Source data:
....................
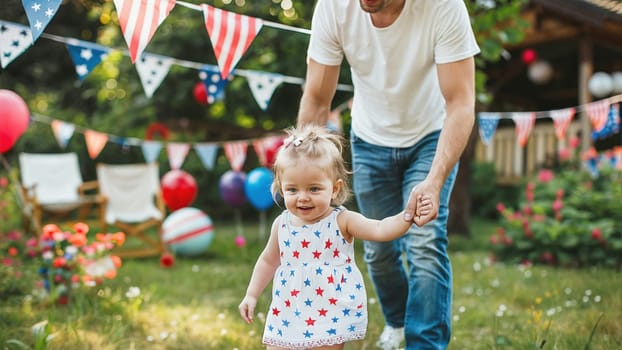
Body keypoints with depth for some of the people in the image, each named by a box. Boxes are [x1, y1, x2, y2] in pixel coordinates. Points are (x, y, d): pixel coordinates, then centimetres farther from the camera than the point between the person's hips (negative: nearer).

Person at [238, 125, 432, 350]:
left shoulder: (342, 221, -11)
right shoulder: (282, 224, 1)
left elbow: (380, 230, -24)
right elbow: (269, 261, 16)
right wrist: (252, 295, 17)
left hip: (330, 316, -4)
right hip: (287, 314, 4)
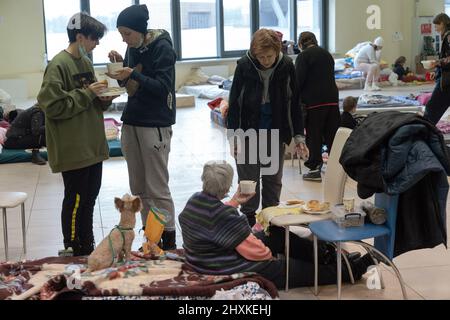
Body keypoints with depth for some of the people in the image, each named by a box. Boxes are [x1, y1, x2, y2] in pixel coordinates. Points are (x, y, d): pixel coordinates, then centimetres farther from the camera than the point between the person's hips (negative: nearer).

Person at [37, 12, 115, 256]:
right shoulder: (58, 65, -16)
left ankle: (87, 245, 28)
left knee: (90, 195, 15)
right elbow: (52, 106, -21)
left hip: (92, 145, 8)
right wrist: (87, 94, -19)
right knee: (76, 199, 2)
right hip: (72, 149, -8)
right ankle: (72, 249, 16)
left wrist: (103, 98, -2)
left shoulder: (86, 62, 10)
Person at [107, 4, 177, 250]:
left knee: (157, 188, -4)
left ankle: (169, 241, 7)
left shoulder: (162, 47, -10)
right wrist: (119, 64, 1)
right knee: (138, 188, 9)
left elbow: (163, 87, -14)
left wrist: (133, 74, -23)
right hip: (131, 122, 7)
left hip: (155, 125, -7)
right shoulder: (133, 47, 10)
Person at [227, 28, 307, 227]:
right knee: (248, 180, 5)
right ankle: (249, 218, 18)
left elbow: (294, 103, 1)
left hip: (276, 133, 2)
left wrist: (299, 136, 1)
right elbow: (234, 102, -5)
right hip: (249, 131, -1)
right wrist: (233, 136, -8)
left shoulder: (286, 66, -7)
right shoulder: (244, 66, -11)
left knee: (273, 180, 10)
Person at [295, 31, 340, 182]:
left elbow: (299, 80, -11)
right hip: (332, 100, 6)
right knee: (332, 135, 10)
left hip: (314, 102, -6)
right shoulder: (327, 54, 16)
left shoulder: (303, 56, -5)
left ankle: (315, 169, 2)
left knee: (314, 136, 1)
....................
Problem to work on: Print again the part of the data that opens with the line containing "right wrist: (252, 295, 17)" and closes with the line containing "right shoulder: (244, 66, -11)", including both of those lines. Leave the pictures out.

The completed task:
right wrist: (252, 295, 17)
left hip: (330, 316, -4)
right hip: (287, 314, 4)
Body keypoints with depth for some of the people in the image, each named by a box. Boxes are [x1, y1, x2, y2] in pixel coordinates. Points are (x, y, d): pixel coordinates, then centimetres farther from the camera than the point between the person's hips (negative: nearer).

Person at [37, 12, 115, 256]:
right shoulder: (58, 65, -16)
left ankle: (87, 245, 28)
left knee: (90, 195, 15)
right elbow: (52, 106, -21)
left hip: (92, 145, 8)
right wrist: (87, 94, -19)
right knee: (76, 199, 2)
right hip: (72, 149, -8)
right ankle: (72, 249, 16)
left wrist: (103, 98, -2)
left shoulder: (86, 62, 10)
Person at [107, 4, 177, 250]:
left knee: (157, 188, -4)
left ankle: (169, 241, 7)
left shoulder: (162, 47, -10)
right wrist: (119, 64, 1)
right knee: (138, 188, 9)
left elbow: (163, 87, -14)
left wrist: (133, 74, -23)
right hip: (131, 122, 7)
left hip: (155, 125, -7)
right shoulder: (133, 47, 10)
Person at [227, 28, 307, 227]:
right knee: (248, 180, 5)
right ankle: (249, 218, 18)
left elbow: (294, 103, 1)
left hip: (276, 133, 2)
left wrist: (299, 136, 1)
right elbow: (234, 102, -5)
right hip: (249, 131, -1)
right wrist: (233, 136, -8)
left shoulder: (286, 66, -7)
right shoulder: (244, 66, -11)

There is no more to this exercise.